In case the result is positive, it needs to be considered as a True Positive. However, if the result is negative, ICMR recommends that the rapid anti-gen tests needs to be confirmed with real time PCR test. 

ICMR has approved the use of these tests only in:

  • Containment Zones or Hot spots
  • Healthcare settings

IgG Antibody test for COVID-19 

IgG Antibody test is being used only for the purpose of surveillance and not for diagnosis. IgG antibodies generally start to appear after two weeks of onset of infection once the individual has recovered after infection. These antibodies are proteins produced by the body and are used by the immune system to neutralise the viruses.
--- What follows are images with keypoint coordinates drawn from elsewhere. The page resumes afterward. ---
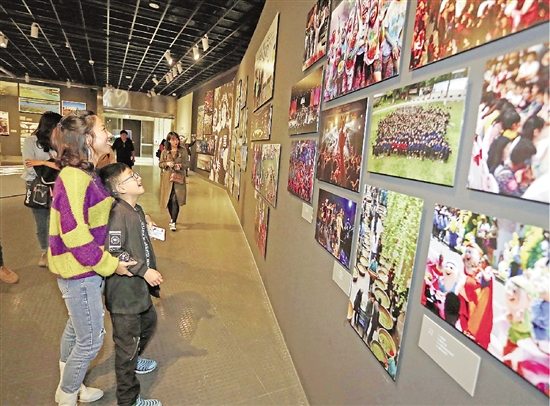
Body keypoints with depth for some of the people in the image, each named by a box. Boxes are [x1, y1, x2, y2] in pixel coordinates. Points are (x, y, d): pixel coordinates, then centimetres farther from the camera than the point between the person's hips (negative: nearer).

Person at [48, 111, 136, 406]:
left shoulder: (86, 173, 6)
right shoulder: (73, 177, -24)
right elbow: (74, 233, -26)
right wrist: (109, 264, -18)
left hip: (83, 267, 10)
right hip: (79, 271, -9)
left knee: (76, 328, 26)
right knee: (91, 339, 6)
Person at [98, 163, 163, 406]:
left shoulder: (137, 209, 5)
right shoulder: (118, 214, -23)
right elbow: (113, 253, -26)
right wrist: (144, 270, -24)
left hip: (139, 287, 10)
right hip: (123, 292, -10)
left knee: (148, 321, 28)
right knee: (128, 342, 4)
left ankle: (132, 360, 54)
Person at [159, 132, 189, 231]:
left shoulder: (183, 151, 0)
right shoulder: (164, 152, 4)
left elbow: (187, 164, 3)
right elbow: (160, 164, 9)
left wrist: (181, 165, -18)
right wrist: (167, 164, -11)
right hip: (167, 179, 2)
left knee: (175, 200, -10)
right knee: (169, 200, 10)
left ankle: (173, 222, -4)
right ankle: (172, 218, 31)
Therefore, the IgG test is not useful in detecting acute infection. However ICMR has advised the use of these tests for; 

  • Sero surveys to understand the proportion of population that is exposed to the infection. Relevant public health interventions can be planned for prevention and control of the infection based on the level of seroprevalence of the infection. 
  • Survey in high risk or vulnerable population to know who has been infected in the past and has since recovered. 

Unlike RT-PCR tests, the antibody tests require blood samples to identify antibodies for coronavirus. The results are not hundred percent reliable and may give false positives. An Anti-body tests typically gives results in 20-30 minutes. ICMR has issued a strict advisory of using only IgG based ELISA and CLIA assays for conduct of sero surveys. 

India’s first anti-body testing Kit-ELISA was developed by NIV- Pune (National Institute of Virology). The test kit developed by ELISA was found as 92.7% sensitive and 97.9% specific.

The positive predictive value was 94.4% and negative predictive value was 98.14%. As per ICMR Journal, this indigenously developed IgG ELISA was found to be sensitive and specific in detection of anti-covid-19 anti bodies.